[[ INPUT DATA open ]]

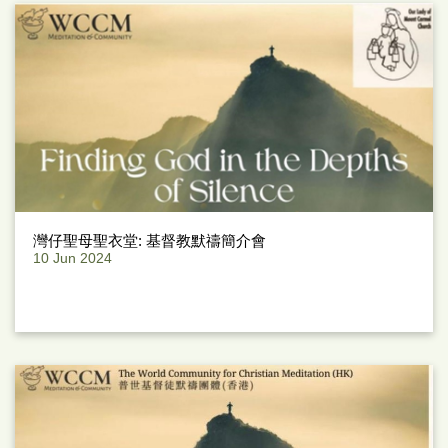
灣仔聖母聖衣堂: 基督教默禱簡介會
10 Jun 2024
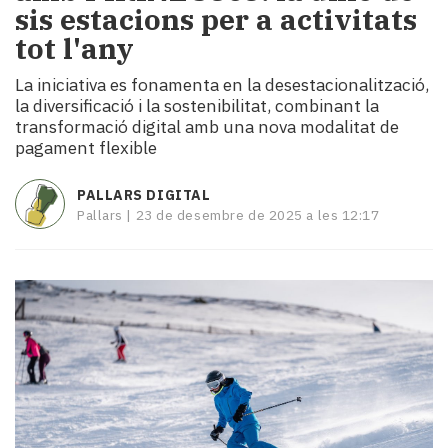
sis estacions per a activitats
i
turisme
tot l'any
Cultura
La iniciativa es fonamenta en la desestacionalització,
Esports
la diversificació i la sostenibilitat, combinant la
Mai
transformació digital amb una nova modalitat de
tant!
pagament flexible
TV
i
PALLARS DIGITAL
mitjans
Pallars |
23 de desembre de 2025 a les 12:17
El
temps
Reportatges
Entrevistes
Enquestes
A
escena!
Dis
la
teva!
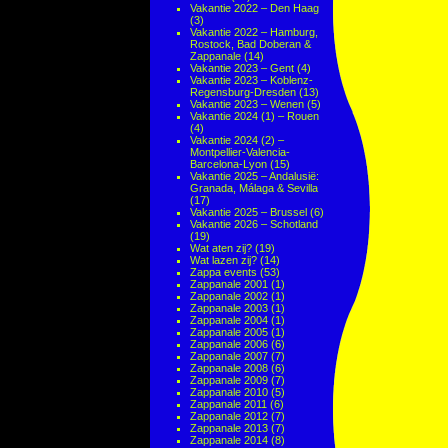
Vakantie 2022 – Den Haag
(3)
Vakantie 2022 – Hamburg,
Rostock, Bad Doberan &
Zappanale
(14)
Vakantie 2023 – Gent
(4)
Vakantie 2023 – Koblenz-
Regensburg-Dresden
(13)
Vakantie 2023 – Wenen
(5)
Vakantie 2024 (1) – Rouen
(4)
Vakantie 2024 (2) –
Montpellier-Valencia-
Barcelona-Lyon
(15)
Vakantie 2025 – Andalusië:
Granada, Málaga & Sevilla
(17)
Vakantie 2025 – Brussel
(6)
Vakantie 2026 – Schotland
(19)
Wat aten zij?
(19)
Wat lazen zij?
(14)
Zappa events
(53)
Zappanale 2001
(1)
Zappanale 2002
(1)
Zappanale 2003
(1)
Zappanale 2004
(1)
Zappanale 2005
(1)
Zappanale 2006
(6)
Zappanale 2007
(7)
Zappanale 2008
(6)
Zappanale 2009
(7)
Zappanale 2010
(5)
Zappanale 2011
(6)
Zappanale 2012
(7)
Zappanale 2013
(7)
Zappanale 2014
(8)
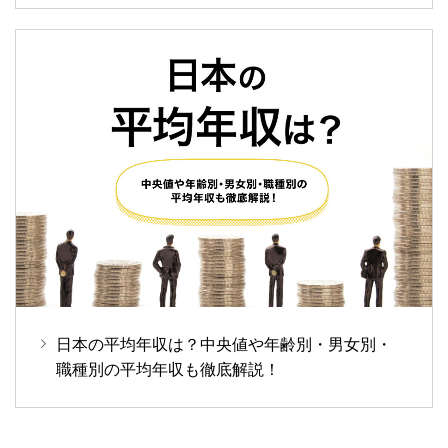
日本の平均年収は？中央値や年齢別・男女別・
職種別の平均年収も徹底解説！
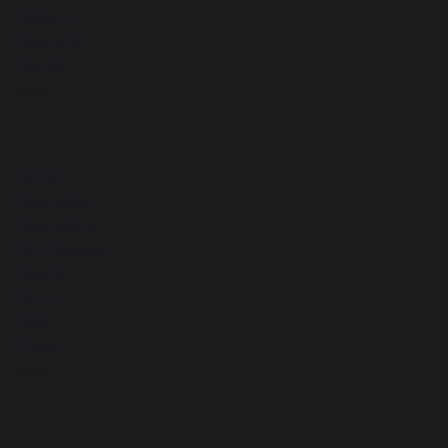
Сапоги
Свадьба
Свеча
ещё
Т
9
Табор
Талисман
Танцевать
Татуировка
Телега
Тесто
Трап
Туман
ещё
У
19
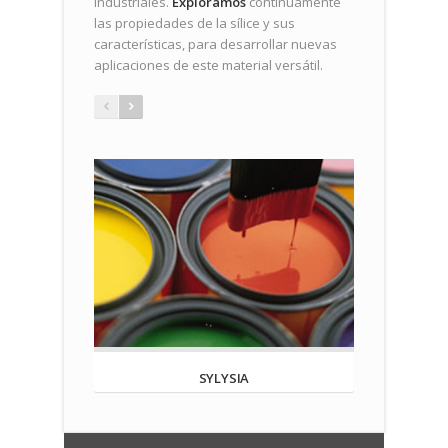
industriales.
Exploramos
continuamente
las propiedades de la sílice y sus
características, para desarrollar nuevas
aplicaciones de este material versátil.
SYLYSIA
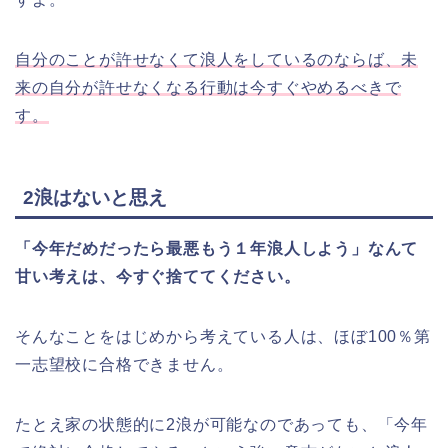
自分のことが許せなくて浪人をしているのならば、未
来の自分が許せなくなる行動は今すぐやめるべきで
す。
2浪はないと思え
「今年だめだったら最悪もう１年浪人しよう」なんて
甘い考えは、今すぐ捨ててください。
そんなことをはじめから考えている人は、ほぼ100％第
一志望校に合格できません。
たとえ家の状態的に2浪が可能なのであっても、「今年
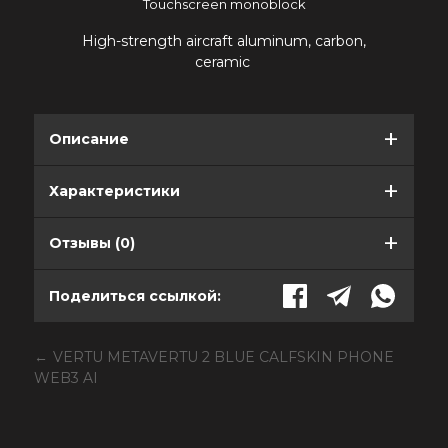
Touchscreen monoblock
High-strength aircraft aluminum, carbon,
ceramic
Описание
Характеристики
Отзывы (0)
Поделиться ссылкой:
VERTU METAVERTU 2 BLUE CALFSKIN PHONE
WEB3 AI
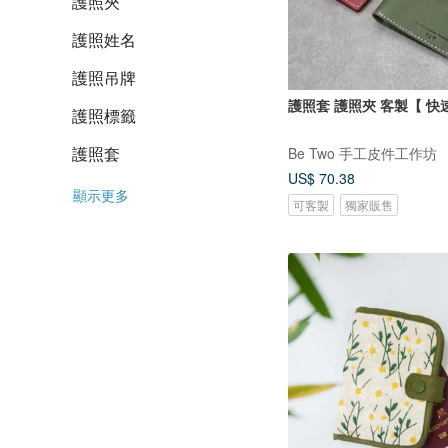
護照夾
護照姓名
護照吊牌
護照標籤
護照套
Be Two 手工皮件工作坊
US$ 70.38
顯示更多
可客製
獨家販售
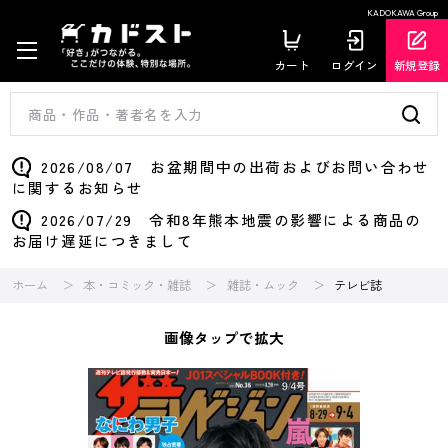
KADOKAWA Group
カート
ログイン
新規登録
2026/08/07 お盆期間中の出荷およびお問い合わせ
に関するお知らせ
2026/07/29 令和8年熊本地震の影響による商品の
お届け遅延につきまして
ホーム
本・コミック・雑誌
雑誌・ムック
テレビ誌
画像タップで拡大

[[ INPUT DATA closed ]]

▶ _ABOUT THIS EXERCISE_: Return the entries unchanged, save for the pictures, which do not belong in the copy.

▶ _OUTPUT OF THE EXERCISE_:
灣仔聖母聖衣堂: 基督教默禱簡介會
10 Jun 2024
sis estacions per a activitats
i
turisme
tot l'any
Cultura
La iniciativa es fonamenta en la desestacionalització,
Esports
la diversificació i la sostenibilitat, combinant la
Mai
transformació digital amb una nova modalitat de
tant!
pagament flexible
TV
i
PALLARS DIGITAL
mitjans
Pallars |
23 de desembre de 2025 a les 12:17
El
temps
Reportatges
Entrevistes
Enquestes
A
escena!
Dis
la
teva!
Vakantie 2022 – Den Haag
(3)
Vakantie 2022 – Hamburg,
Rostock, Bad Doberan &
Zappanale
(14)
Vakantie 2023 – Gent
(4)
Vakantie 2023 – Koblenz-
Regensburg-Dresden
(13)
Vakantie 2023 – Wenen
(5)
Vakantie 2024 (1) – Rouen
(4)
Vakantie 2024 (2) –
Montpellier-Valencia-
Barcelona-Lyon
(15)
Vakantie 2025 – Andalusië:
Granada, Málaga & Sevilla
(17)
Vakantie 2025 – Brussel
(6)
Vakantie 2026 – Schotland
(19)
Wat aten zij?
(19)
Wat lazen zij?
(14)
Zappa events
(53)
Zappanale 2001
(1)
Zappanale 2002
(1)
Zappanale 2003
(1)
Zappanale 2004
(1)
Zappanale 2005
(1)
Zappanale 2006
(6)
Zappanale 2007
(7)
Zappanale 2008
(6)
Zappanale 2009
(7)
Zappanale 2010
(5)
Zappanale 2011
(6)
Zappanale 2012
(7)
Zappanale 2013
(7)
Zappanale 2014
(8)
日本の平均年収は？中央値や年齢別・男女別・
職種別の平均年収も徹底解説！
Сапоги
Свадьба
Свеча
ещё
Т
9
Табор
Талисман
Танцевать
Татуировка
Телега
Тесто
Трап
Туман
ещё
У
19
industriales.
Exploramos
continuamente
las propiedades de la sílice y sus
características, para desarrollar nuevas
aplicaciones de este material versátil.
SYLYSIA
自分のことが許せなくて浪人をしているのならば、未
来の自分が許せなくなる行動は今すぐやめるべきで
す。
2浪はないと思え
「今年だめだったら最悪もう１年浪人しよう」なんて
甘い考えは、今すぐ捨ててください。
そんなことをはじめから考えている人は、ほぼ100％第
一志望校に合格できません。
たとえ家の状態的に2浪が可能なのであっても、「今年
Touchscreen monoblock
High-strength aircraft aluminum, carbon,
ceramic
Описание
Характеристики
Отзывы (0)
Поделиться ссылкой:
VERTU METAVERTU 2 BLUE CALFSKIN PHONE
WEB3 AI
護照夾
護照姓名
護照吊牌
護照標籤
護照套
Be Two 手工皮件工作坊
US$ 70.38
顯示更多
可客製
獨家販售
KADOKAWA Group
カート
ログイン
新規登録
2026/08/07 お盆期間中の出荷およびお問い合わせ
に関するお知らせ
2026/07/29 令和8年熊本地震の影響による商品の
お届け遅延につきまして
ホーム
本・コミック・雑誌
雑誌・ムック
テレビ誌
画像タップで拡大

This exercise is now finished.